Document section –
BRI Australia, P. O. Box 7, North Ryde, NSW 2113 Australia


Apart from steamed bread and noodles, Chinese dumplings are another significant traditional wheat flour based food in China. They are popular not only throughout China, but also in Japan, Korea, and Southeast Asian countries. Chinese dumplings were traditionally eaten on special occasions: festivals and celebrations; however, they are becoming more widely consumed as living standards in China continue to improve.

Chinese dumplings are usually made from wheat flour dough sheeted to a thickness of 1.5 - 2.0 mm, this sheet forms a skin which is used to wrap a variety of delicious fillings. The fillings usually consist of mincemeat, vegetables, seafood or a mixture.

There are three ways of cooking dumplings: boiling, steaming and frying. Boiling is the most common way of cooking and boiled dumplings are called Shuijao. When dumplings are fried, they are first pan-fried on the bottom of the dumpling and then steamed with some water in the pan. They take on a crisp golden brown texture on the bottom and a soft one on top, bursting with juice inside. On the other hand, steamed dumplings can be made into different and often beautiful shapes before steaming to produce a soft texture, and shiny appearance for celebrations and banquets. Dumplings prepared using these different cooking techniques have different product quality requirements. The present paper is concentrated on boiled dumplings.

Dumplings were commonly made at home which was a time consuming process. Food manufacturers have responded to the consumer demand for greater convenience through the production of frozen dumplings that are available for sale in many retail outlets. These products may be sold in bulk or as pre-packed products. Good quality boiled dumplings have a bright, white skin which has a soft, smooth and elastic texture. These properties are highly dependent on the flour quality used and their processing.

One common problem observed in commercial samples of frozen dumplings is the occurrence of surface (skin) checking. This is a serious quality fault as it results in the dumplings breaking during cooking When the dumplings break the juices and flavours from the fillings are lost, and the dumplings are effectively ruined.

Cracks develop during freezing, warehouse storage, transport and supermarket storage management. Very small cracks, referred to as ‘crazing’, are very likely to heal during cooking. However, large cracks are more likely to result in the dumplings breaking during cooking. Small cracks in the dumpling skin formed during initial freezing can develop into larger cracks during poor cold storage and transport management.

The present study established an optimum laboratory freezing procedure for dumplings, to allow the key flour components critical for dumpling quality to be established, and to investigate the suitability of Australian wheat for this product.

Materials and methods


Two flours were used for dumpling freezing trials: Newcastle APH and Pt Kembla APH.

Assigned task A – Rewrite the records from the line containing "ЗАКАЗАТЬ В ОДИН КЛИК" through the line containing "browser til næste gang jeg kommenterer.", putting "Быстрая" in place of "Экспресс" and leaving everything else unchanged. Omit the pictures.
Assigned task B – Write the next part of the text on freezing Chinese dumplings, starting after its last sentence.
These records bear no relation to the text on Chinese dumplings.

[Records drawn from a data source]
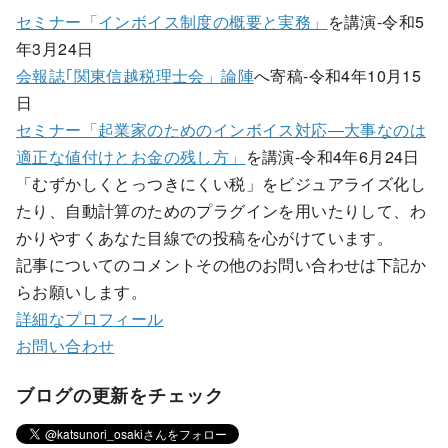
セミナー「インボイス制度の概要と実務」
を講演-令和5
年3月24日
会報誌｢関東信越税理士会」論陣
へ寄稿-令和4年10月15
日
セミナー「起業家のためのインボイス対応―大事なのは
適正な値付けとお金の残し方」
を講演-令和4年6月24日
「むずかしくとっつきにくい税」をビジュアライズ化し
たり、自動計算のためのプラグインを用いたりして、わ
かりやすくあなた目線での投稿を心がけています。
記事についてのコメントその他のお問い合わせは下記か
らお願いします。
詳細なプロフィール
お問い合わせ
ブログの更新をチェック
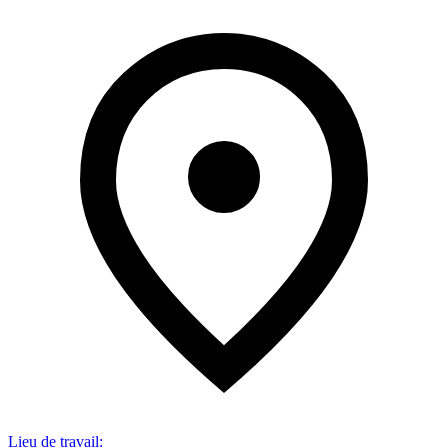
Lieu de travail
:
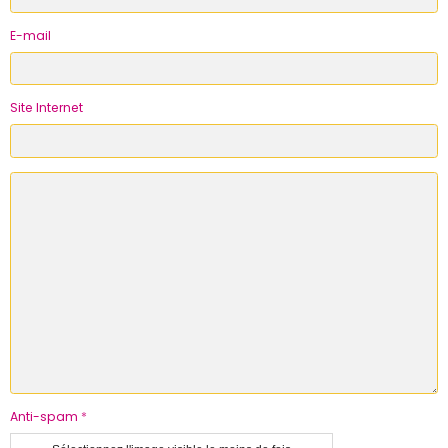
E-mail
Site Internet
Anti-spam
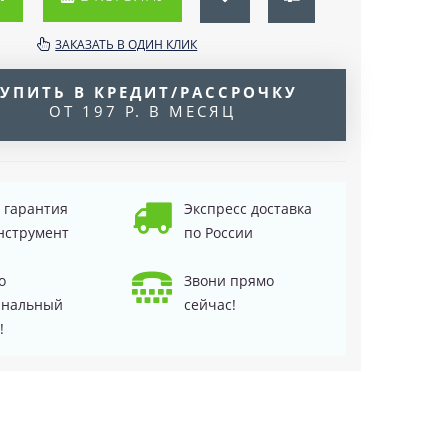
ЗАКАЗАТЬ В ОДИН КЛИК
УПИТЬ В КРЕДИТ/РАССРОЧКУ
ОТ 197 Р. В МЕСЯЦ
д гарантия
Экспресс доставка
нструмент
по России
о
Звони прямо
инальный
сейчас!
!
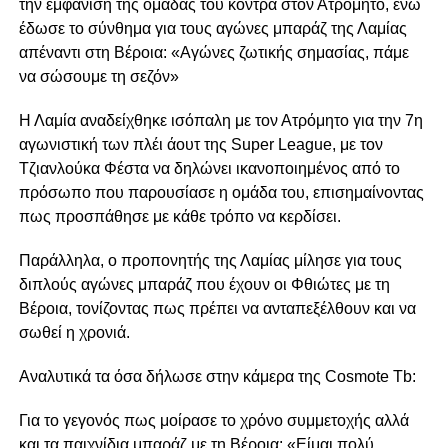
την εμφάνιση της ομάδας του κόντρα στον Ατρόμητο, ενώ
έδωσε το σύνθημα για τους αγώνες μπαράζ της Λαμίας
απέναντι στη Βέροια: «Αγώνες ζωτικής σημασίας, πάμε
να σώσουμε τη σεζόν»
Η Λαμία αναδείχθηκε ισόπαλη με τον Ατρόμητο για την 7η
αγωνιστική των πλέι άουτ της Super League, με τον
Τζιανλούκα Φέστα να δηλώνει ικανοποιημένος από το
πρόσωπο που παρουσίασε η ομάδα του, επισημαίνοντας
πως προσπάθησε με κάθε τρόπο να κερδίσει.
Παράλληλα, ο προπονητής της Λαμίας μίλησε για τους
διπλούς αγώνες μπαράζ που έχουν οι Φθιώτες με τη
Βέροια, τονίζοντας πως πρέπει να ανταπεξέλθουν και να
σωθεί η χρονιά.
Αναλυτικά τα όσα δήλωσε στην κάμερα της Cosmote Tb:
Για το γεγονός πως μοίρασε το χρόνο συμμετοχής αλλά
και τα παιχνίδια μπαράζ με τη Βέροια: «Είμαι πολύ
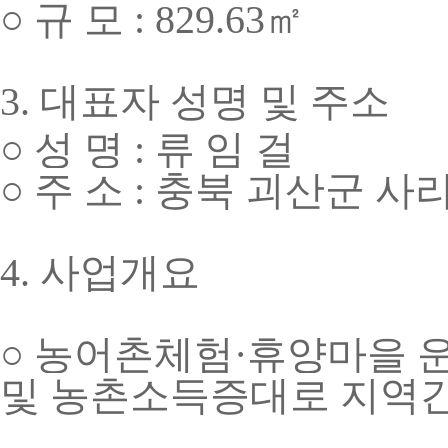
○
규 모
: 829.63
㎡
3.
대표자 성명 및 주소
○
성 명
:
류 임 걸
○
주 소
:
충북 괴산군 사
4.
사업개요
○
농어촌체험
·
휴양마을 운
및 농촌소득
증대로 지역간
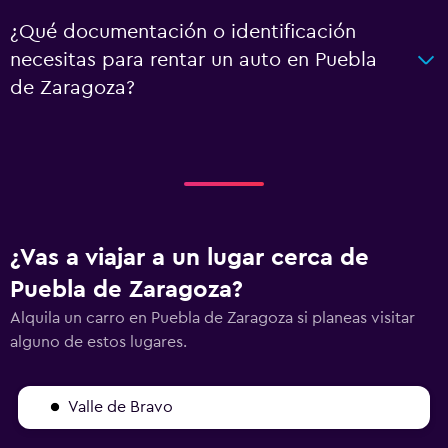
¿Qué documentación o identificación
necesitas para rentar un auto en Puebla
de Zaragoza?
¿Vas a viajar a un lugar cerca de
Puebla de Zaragoza?
Alquila un carro en Puebla de Zaragoza si planeas visitar
alguno de estos lugares.
Valle de Bravo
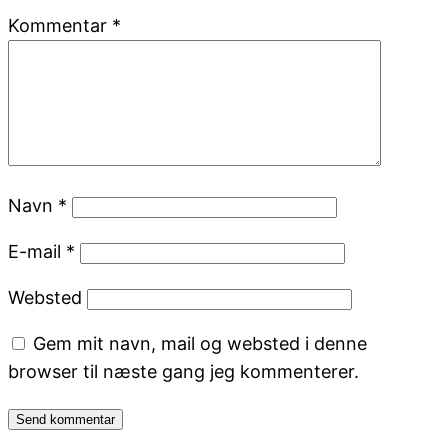
Kommentar
*
Navn
*
E-mail
*
Websted
Gem mit navn, mail og websted i denne
browser til næste gang jeg kommenterer.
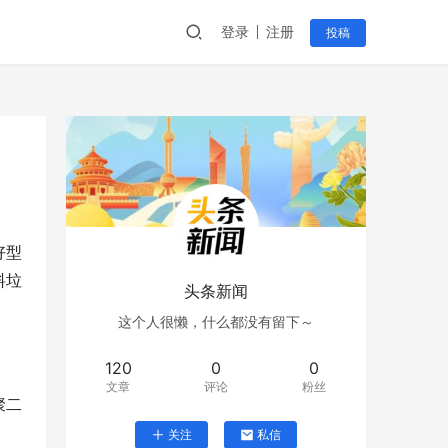
登录
注册
投稿
好型
料垃
头条新闻
这个人很懒，什么都没有留下～
120
0
0
文章
评论
粉丝
聚二
关注
私信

Exercise response A –
ЗАКАЗАТЬ В ОДИН КЛИК
УПИТЬ В КРЕДИТ/РАССРОЧКУ
ОТ 197 Р. В МЕСЯЦ
д гарантия
Быстрая доставка
нструмент
по России
о
Звони прямо
инальный
сейчас!
!
την εμφάνιση της ομάδας του κόντρα στον Ατρόμητο, ενώ
έδωσε το σύνθημα για τους αγώνες μπαράζ της Λαμίας
απέναντι στη Βέροια: «Αγώνες ζωτικής σημασίας, πάμε
να σώσουμε τη σεζόν»
Η Λαμία αναδείχθηκε ισόπαλη με τον Ατρόμητο για την 7η
αγωνιστική των πλέι άουτ της Super League, με τον
Τζιανλούκα Φέστα να δηλώνει ικανοποιημένος από το
πρόσωπο που παρουσίασε η ομάδα του, επισημαίνοντας
πως προσπάθησε με κάθε τρόπο να κερδίσει.
Παράλληλα, ο προπονητής της Λαμίας μίλησε για τους
διπλούς αγώνες μπαράζ που έχουν οι Φθιώτες με τη
Βέροια, τονίζοντας πως πρέπει να ανταπεξέλθουν και να
σωθεί η χρονιά.
Αναλυτικά τα όσα δήλωσε στην κάμερα της Cosmote Tb:
Για το γεγονός πως μοίρασε το χρόνο συμμετοχής αλλά
και τα παιχνίδια μπαράζ με τη Βέροια: «Είμαι πολύ
○
규 모
: 829.63
㎡
3.
대표자 성명 및 주소
○
성 명
:
류 임 걸
○
주 소
:
충북 괴산군 사
4.
사업개요
○
농어촌체험
·
휴양마을 운
및 농촌소득
증대로 지역간
¿Qué documentación o identificación
necesitas para rentar un auto en Puebla
de Zaragoza?
¿Vas a viajar a un lugar cerca de
Puebla de Zaragoza?
Alquila un carro en Puebla de Zaragoza si planeas visitar
alguno de estos lugares.
Valle de Bravo
Kommentar
*
Navn
*
E-mail
*
Websted
Gem mit navn, mail og websted i denne
browser til næste gang jeg kommenterer.

Exercise response B –
Thirty-seven Australian wheat varieties and one commercial flour (as control) were used to evaluate flour quality requirement.

Dumpling Manufacture

Dumplings were processed according to the laboratory method of Huang et al (2002).

Measuring Dumpling Firmness

Immediately after removal from the blast freezer, the firmness of frozen dumplings was measured on the upper surface of the dumplings with a round flat 12mm diameter probe, using a constant force of 100g. When the dumpling withstood puncture by this probe for more than 10 seconds, the blast freezing time was assessed to have been sufficient.

Dumpling Cooking

Four fresh dumpling samples were placed into 4 separate compartments of a cooking basket (one control dumpling sample was always included, each sample had 22-24 dumplings). The cooking basket was placed into boiling water and the timer was immediately started. During cooking a soft spatula was used to gently submerge any floating dumplings. At 10.5min the cooking basket was removed from the boiling water and immediately drained for 5 seconds before plunging into ice-water with continuous agitation by repeatedly removing and re-submerging 20 times to maximize heat transfer. The basket was drained for another 10 seconds before plunging into a second ice-water bath, with agitation repeated as for the previous bath. Finally the basket was drained for 1 minute followed by an assessment of dumpling breakage. A taste panel was carried out 15 minutes after cooking.

Dumpling Evaluation

Taste panel

A taste panel for descriptive sensory evaluation was trained extensively on the softness, smoothness and elasticity of cooked dumpling skins. To overcome the distraction from fillings, a special test procedure was developed.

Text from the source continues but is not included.